**TEXTAUSZUG:**
Wann sind die Voraussetzungen für eine „genehmigte" Privatschule (Ersatzschule) erfüllt?
Art. 7 Abs. 4 Grundgesetz gewährleistet unter den dort genannten Voraussetzungen die Möglichkeit Privatschulen zu errichten. Kennzeichnend für die Privatschule ist ein Unterricht eigener Prägung, insbesondere im Hinblick auf die Erziehungsziele, die weltanschauliche Basis, die Lehrmethoden und die Lehrinhalte. Das Recht zur Errichtung von Privatschulen als Ersatz für öffentliche Schulen ist jedoch durch den Vorbehalt staatlicher Genehmigung beschränkt.
Die Genehmigung für private Ersatzschulen ist zu erteilen, wenn die Schule in ihren Lernzielen und Einrichtungen sowie der Ausbildung ihrer Lehrkräfte nicht hinter entsprechenden öffentlichen Schulen zurücksteht. Daher wird u.a. geprüft, ob die Einrichtung von ihrer sächlichen Ausstattung (z. B. Räume, Lehrmittel) und von ihren Lehrkräften her die Gewähr für einen ordnungsgemäßen Unterricht bietet. Des Weiteren wird geprüft, ob der Privatschulträger die erforderliche Zuverlässigkeit bietet, so dass gewährleistet ist, dass Schüler, die dort in einem Ausbildungsgang eintreten, die Ausbildung auch abschließen können und nicht die Gefahr besteht, dass die Schule z. B. wegen nicht ausreichender finanzieller Mittel während der Ausbildungsdauer den Betrieb aufgeben muss. Eine Sonderung der Schüler nach den Besitzverhältnissen ihrer Eltern darf nicht gefördert werden. (siehe auch Nr. 27) Letztlich muss auch die wirtschaftliche und rechtliche Stellung der Lehrkräfte gesichert sein.

Unter welchen Voraussetzungen kann eine private Grundschule gegründet werden?
Für die Gründung einer Grundschule gelten nach dem Grundgesetz zusätzlich zu den allgemeinen Genehmigungsvoraussetzungen besondere Anforderungen. Es muss entweder ein besonderes pädagogisches Interesse an einer Schule der gewünschten (und im bestehenden Schulwesen noch nicht oder nicht in ausreichender Zahl angebotenen) Form vom Kultusministerium anerkannt werden, oder es muss ein Antrag von Erziehungsberechtigten vorliegen, deren Kinder die Schule als Bekenntnis- oder Weltanschauungsschule besuchen sollen.

Müssen sich Privatschulen an den Bildungsplan des Landes Baden-Württemberg halten?

**AUSGEWÄHLTE DATENSÄTZE:**
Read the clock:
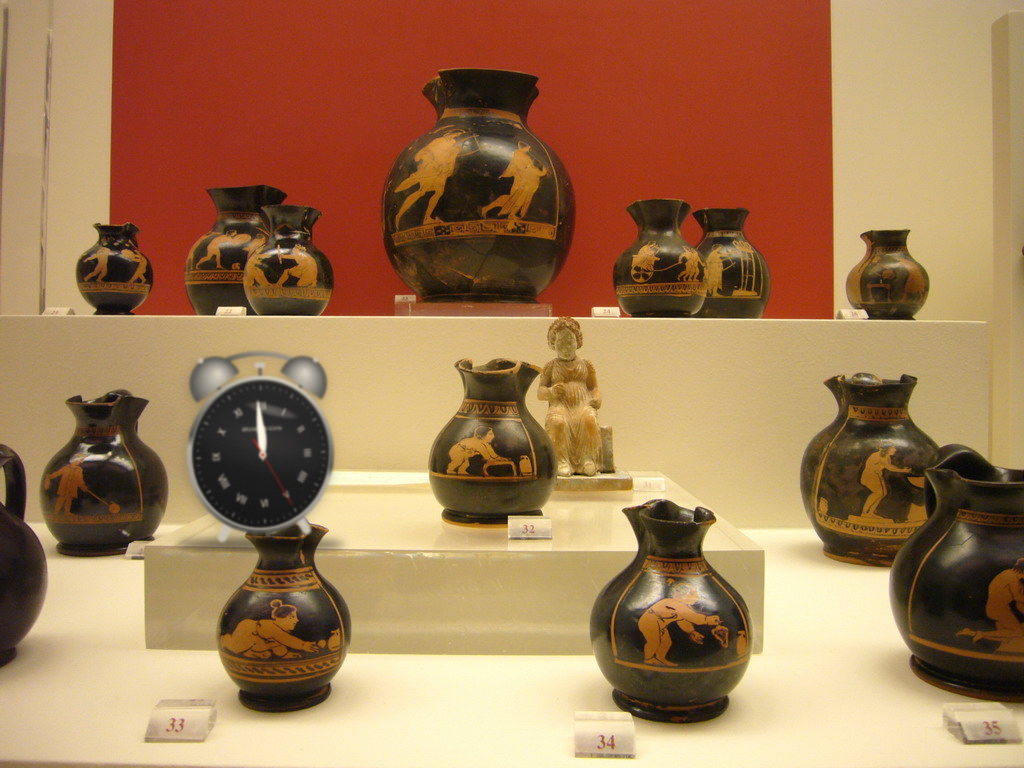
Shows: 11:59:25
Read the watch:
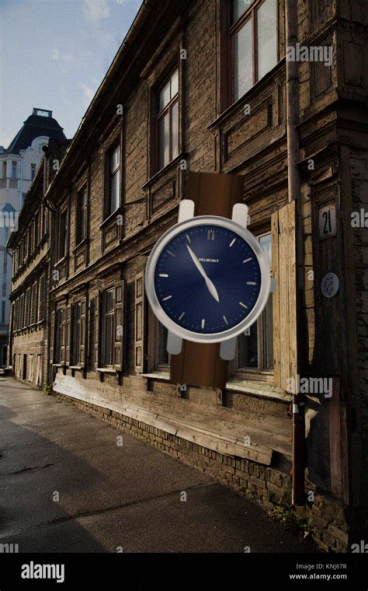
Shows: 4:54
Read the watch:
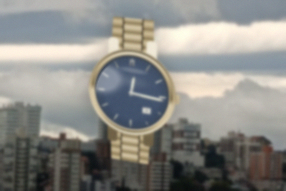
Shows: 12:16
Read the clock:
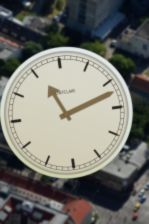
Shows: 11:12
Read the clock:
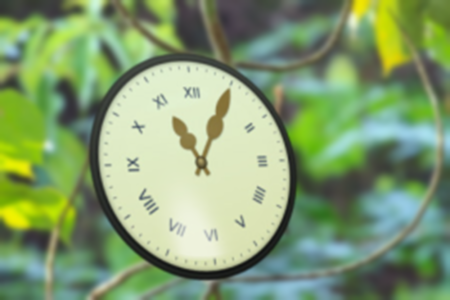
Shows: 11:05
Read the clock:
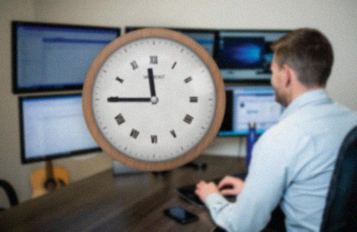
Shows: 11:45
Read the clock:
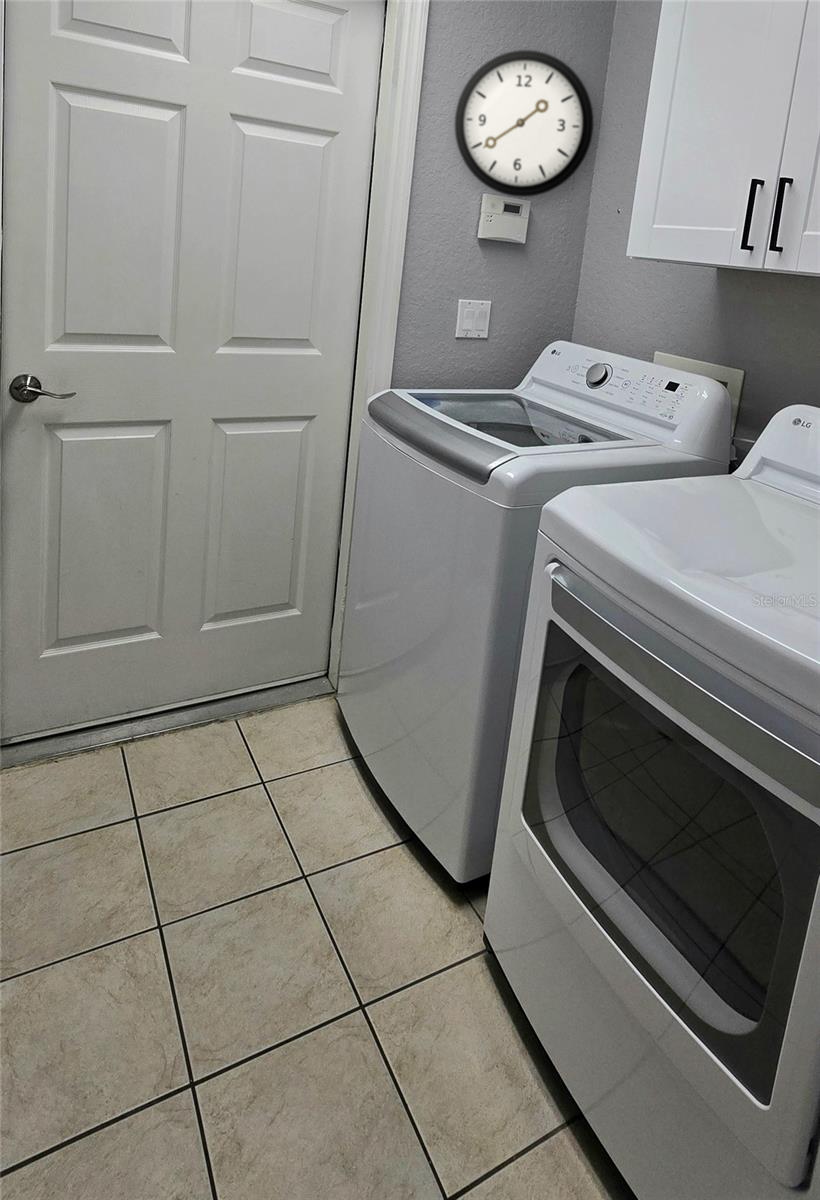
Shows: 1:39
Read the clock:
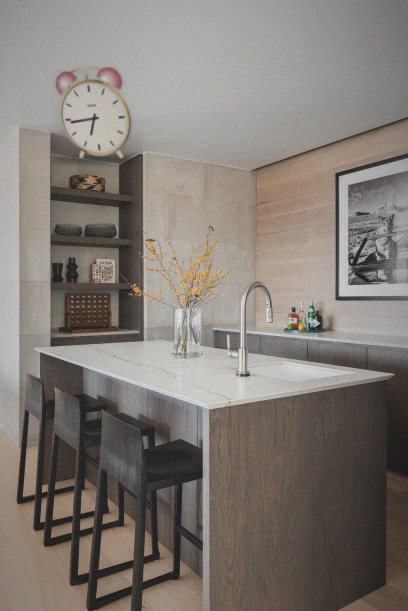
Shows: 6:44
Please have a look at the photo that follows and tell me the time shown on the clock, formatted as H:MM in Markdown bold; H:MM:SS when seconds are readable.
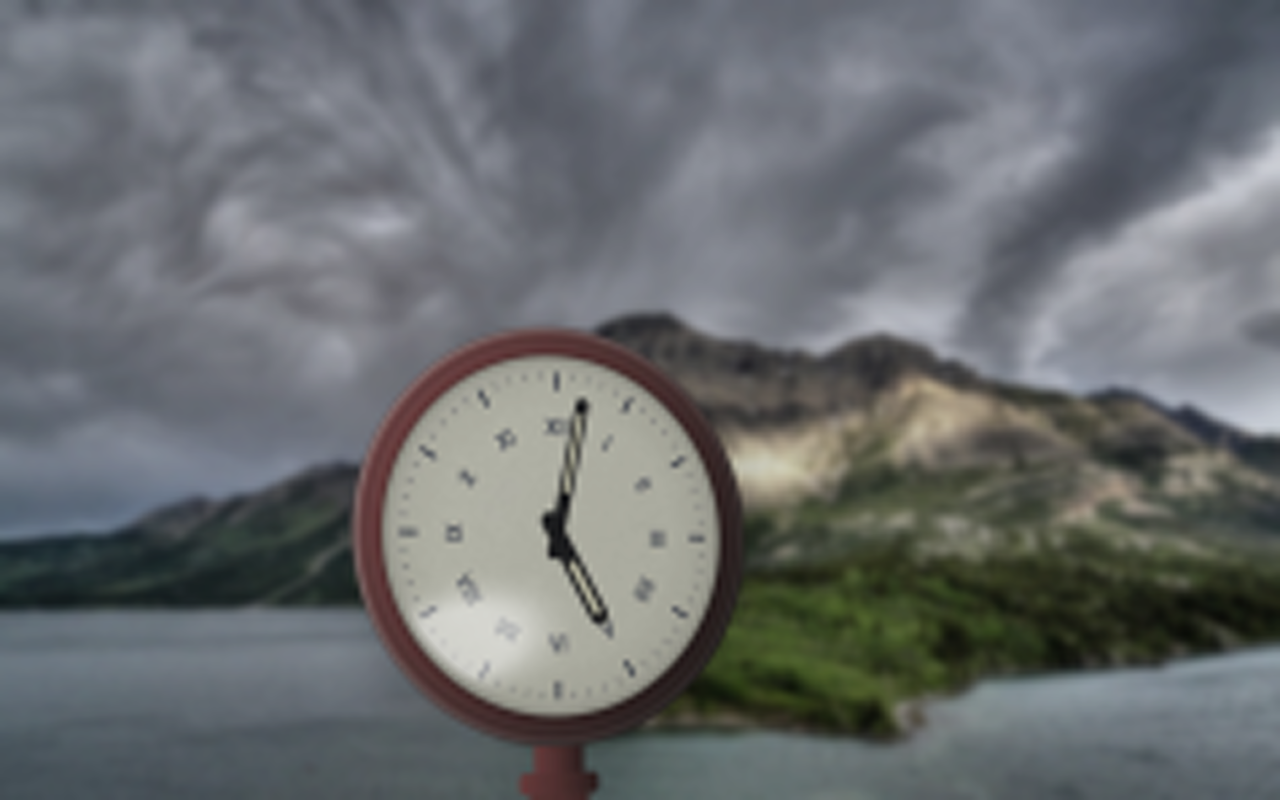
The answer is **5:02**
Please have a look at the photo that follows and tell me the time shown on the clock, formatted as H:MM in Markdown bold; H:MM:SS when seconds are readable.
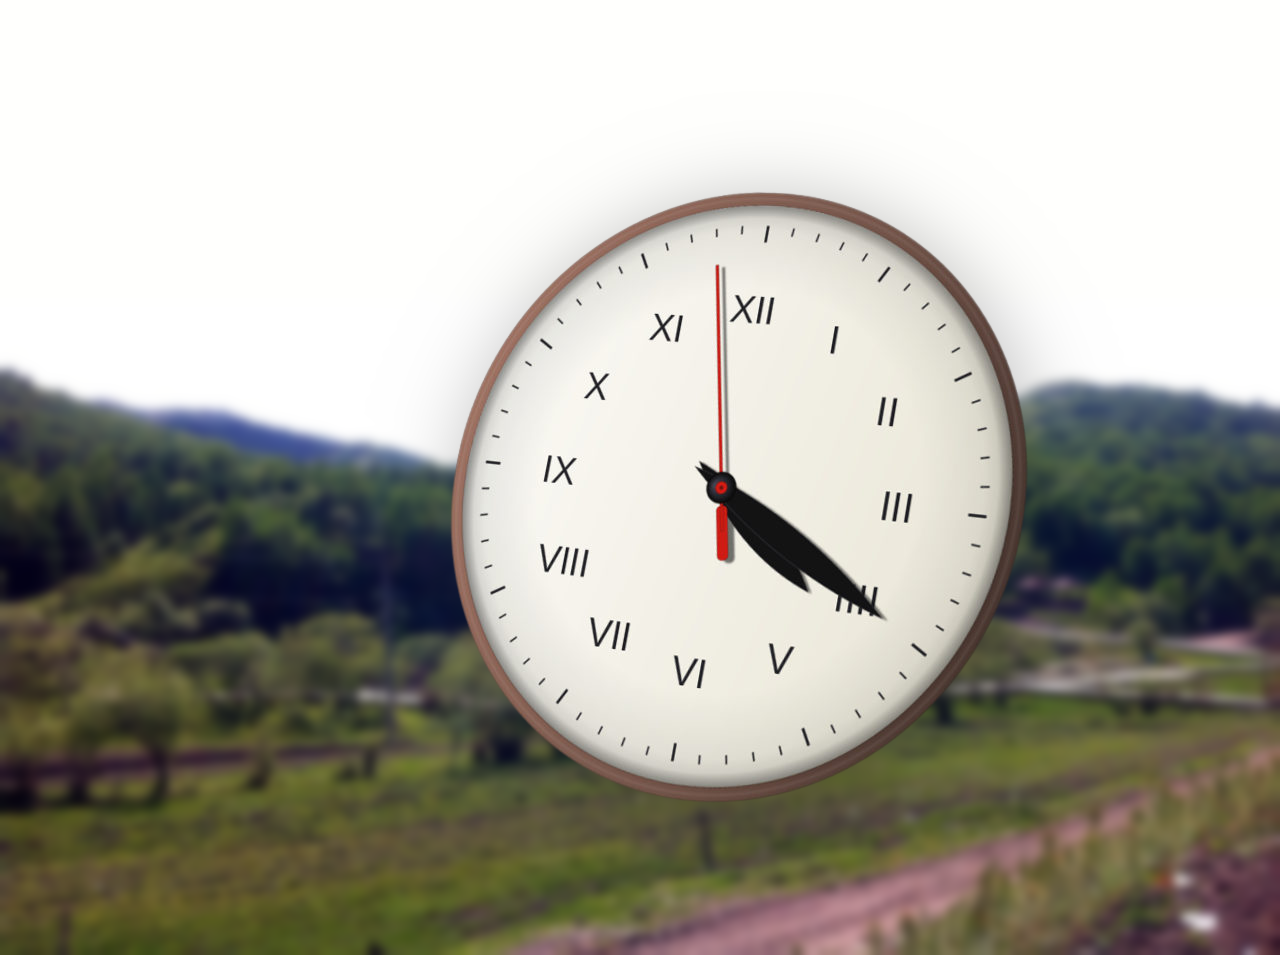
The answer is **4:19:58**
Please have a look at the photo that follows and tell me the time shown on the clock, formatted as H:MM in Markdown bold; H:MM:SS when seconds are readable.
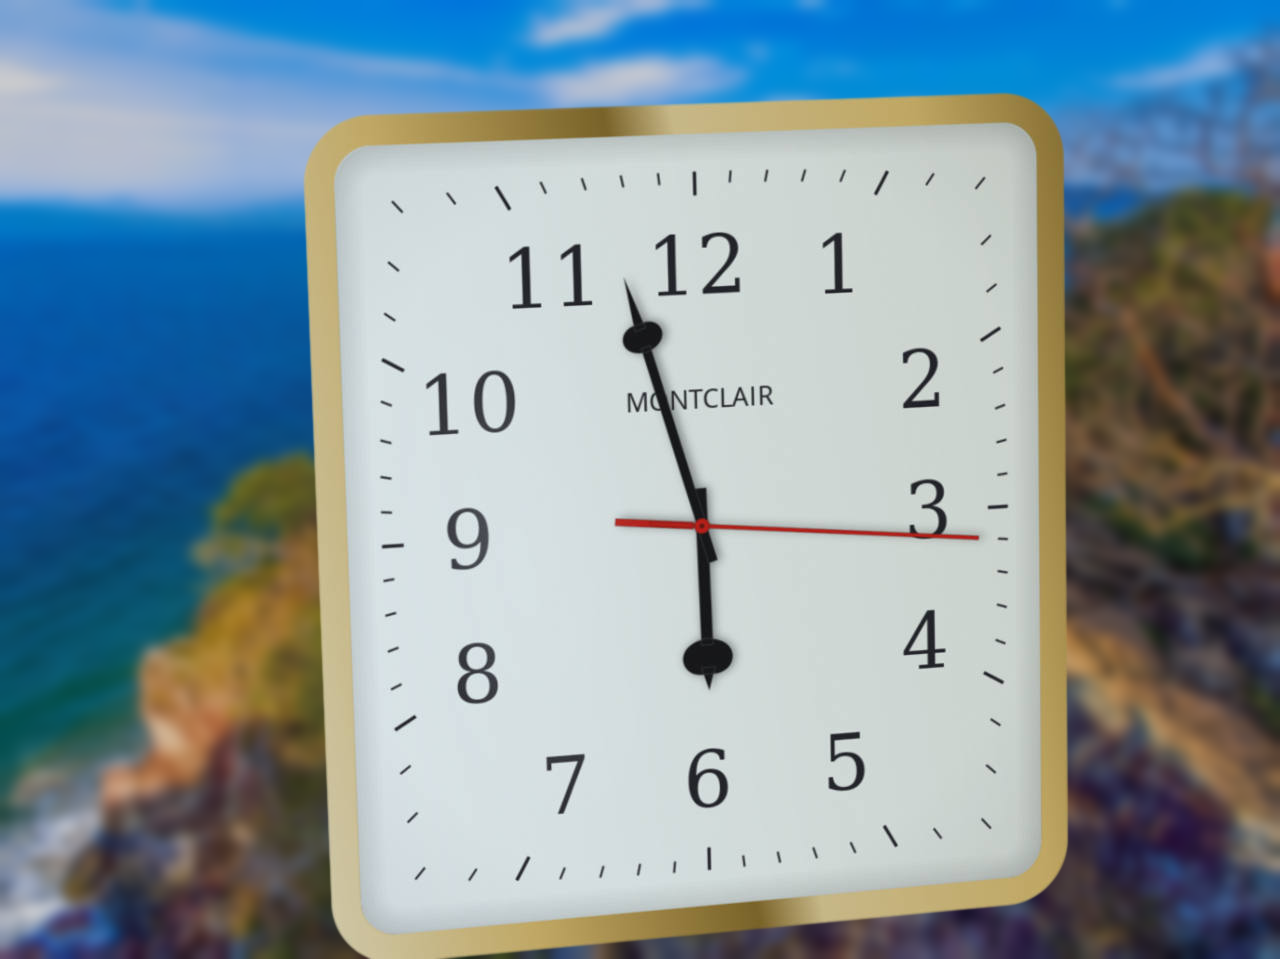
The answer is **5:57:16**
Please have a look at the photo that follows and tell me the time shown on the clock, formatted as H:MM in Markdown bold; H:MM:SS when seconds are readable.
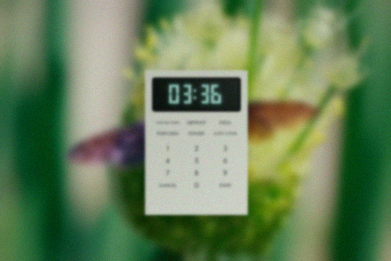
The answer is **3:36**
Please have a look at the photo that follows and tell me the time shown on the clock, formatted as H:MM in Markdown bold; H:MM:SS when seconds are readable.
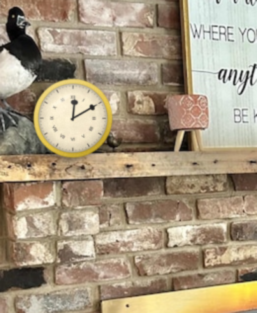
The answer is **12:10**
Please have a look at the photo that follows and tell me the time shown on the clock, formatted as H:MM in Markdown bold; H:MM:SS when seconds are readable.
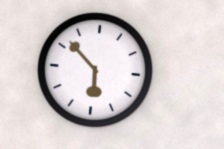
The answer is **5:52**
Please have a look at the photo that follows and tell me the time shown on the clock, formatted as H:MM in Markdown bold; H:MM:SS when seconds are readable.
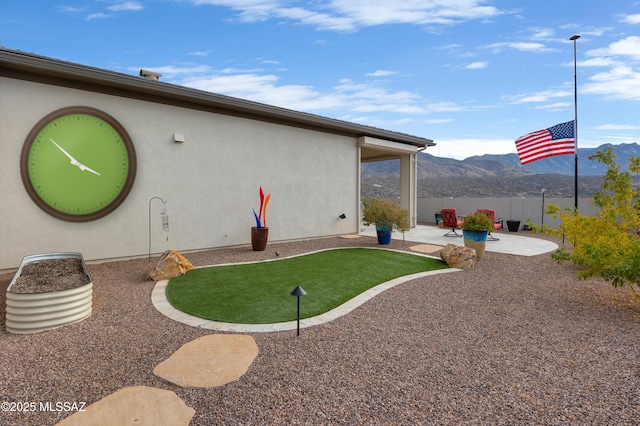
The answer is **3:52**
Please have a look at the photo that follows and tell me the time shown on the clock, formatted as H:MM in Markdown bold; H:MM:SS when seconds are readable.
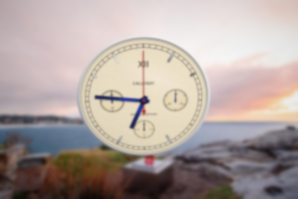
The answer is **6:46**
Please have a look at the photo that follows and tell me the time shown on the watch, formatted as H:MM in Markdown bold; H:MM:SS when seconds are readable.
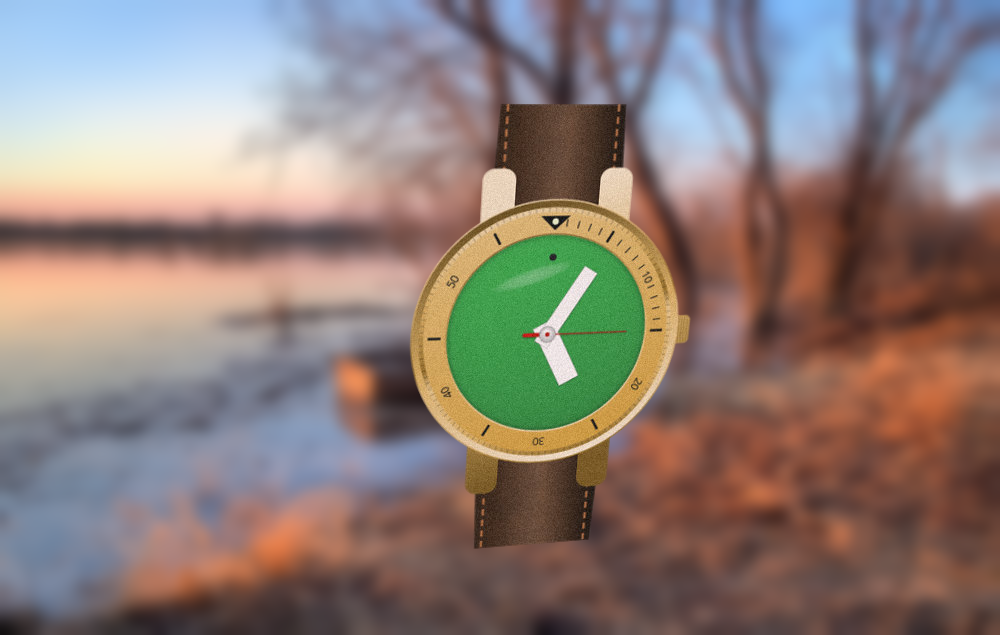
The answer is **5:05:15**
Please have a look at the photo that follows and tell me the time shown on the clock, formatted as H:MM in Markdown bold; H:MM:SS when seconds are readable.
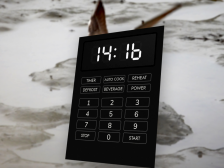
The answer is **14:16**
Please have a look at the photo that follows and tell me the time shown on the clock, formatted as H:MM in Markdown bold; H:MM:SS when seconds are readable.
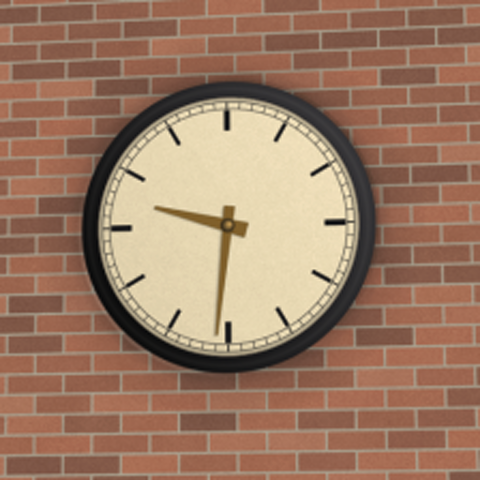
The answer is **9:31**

**KURZE AUFGABE 1:** Wodurch ist laut dem Textauszug das Recht zur Errichtung von Privatschulen als Ersatz für öffentliche Schulen beschränkt?
**KURZE AUFGABE 2:** Gib den Teil des Textauszugs wortgetreu wieder, der mit den Worten „Art. 7 Abs.“ beginnt und mit „staatlicher Genehmigung beschränkt.“ endet.
Die Datensätze stehen in keinem Zusammenhang mit dem Textauszug.

**RICHTIGE ANTWORT 1:** Durch den Vorbehalt staatlicher Genehmigung.

**RICHTIGE ANTWORT 2:**
Art. 7 Abs. 4 Grundgesetz gewährleistet unter den dort genannten Voraussetzungen die Möglichkeit Privatschulen zu errichten. Kennzeichnend für die Privatschule ist ein Unterricht eigener Prägung, insbesondere im Hinblick auf die Erziehungsziele, die weltanschauliche Basis, die Lehrmethoden und die Lehrinhalte. Das Recht zur Errichtung von Privatschulen als Ersatz für öffentliche Schulen ist jedoch durch den Vorbehalt staatlicher Genehmigung beschränkt.